Há algo singular na apreciação das relações internacionais contemporâneas e na história das relações internacionais do século XX. Apenas um tema tem sido ultrapassado, em volume e proporção quantitativa, pelo estudo das questões Israel-Palestina: a Grande Guerra de 1914-1918. Isso evidencia algo a nos induzir a uma forte preocupação: mais do que a paz, como lembram os clássicos realistas, a guerra é ainda o cerne a dar fundamento epistemológico às relações internacionais.
Nesse sentido, à primeira vista, pareceria que o livro organizado por Dupas e Vigevani padeceria da síndrome do sucesso do tema em voga ou da pouco criativa recorrência ao lugar comum, ao já dito, ao já qualificado. Em outras palavras, ao déjà vu. Mas não é isso o que emerge ao longo da leitura da coletânea conduzida pelos colegas paulistas. O conflito Israel-Palestina é posto em tela de uma maneira original, no esforço teleológico da busca de caminhos da paz. Os autores, ao aceitarem o desafio, não reificam a guerra, mas a desconstroem, de fato, por meio de múltiplos olhares e binóculos distintos, mas a partir da mesma colina: a da vontade de celebrar a convivência de contrários.
Dupas chama logo a atenção para o fato de que o livro é estruturado a partir de um seminário organizado pelo Instituto de Estudos Avançados da USP, datado, ademais, ao ano 2000. Isso não torna a avaliação atrasada no tempo. Ao contrário, a leitura das relações Israel-Palestina, em tempos menos sombrios que o de hoje, traz um ângulo mais altaneiro, elevado, menos episódico que eventos que nos cobrem de vergonha nesses dias de retorno às desinteligências no contexto do Oriente Médio. Ademais, o recurso à arqueologia do conflito e das possibilidades da paz é por demais útil, às vezes didaticamente apresentado, o que agrega valor adicional à obra coletiva.

• DADOS DISPONÍVEIS:
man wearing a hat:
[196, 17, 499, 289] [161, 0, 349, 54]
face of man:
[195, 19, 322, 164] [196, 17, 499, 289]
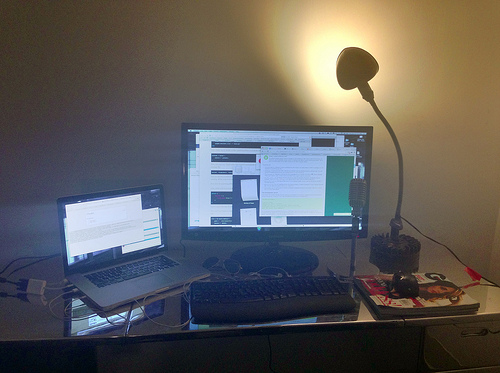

• O QUE SE PEDE: Retome o texto sobre o livro a respeito do conflito Israel-Palestina e prossiga a partir do ponto em que ele termina. Os dados não têm nenhuma relação com o texto.

• RESPOSTA DO EXERCÍCIO:
O texto de Vigevani, Cintra e Kleines tem o intento de buscar entender as origens do conflito entre palestinos e israelenses na média duração. Do final do século XX ao início do século XXI, a história é recriada na forma da proposição da antinomia entre os anacronismos e a contemporaneidade. Demonstram os autores o quanto a desregulamentação global engendrada pela globalização e a fluidez do sistema internacional pós-Guerra Fria geraram novas condições, mas que se juntaram a outras que lhe são anteriores, propícias à intensificação do conflito. A participação brasileira, ainda que de forma discreta, é avaliada no processo de discussão acerca de posições e versões em favor da construção da paz.
O capítulo de Demant é bastante substantivo, a alinhar as razões do fracasso das negociações em favor da paz entre palestinos e israelenses. A leitura sobre o caráter anômalo da sociedade que se forma em Israel é muito interessante. O amálgama bizarro de modernidade e pré-modernidade, a moldar uma sociedade com ares colonialistas, ajuda a entender alguns dos problemas que são hoje postulados nas relações entre Israel e Palestina e mesmo de Israel em relação a parte do seu entorno árabe.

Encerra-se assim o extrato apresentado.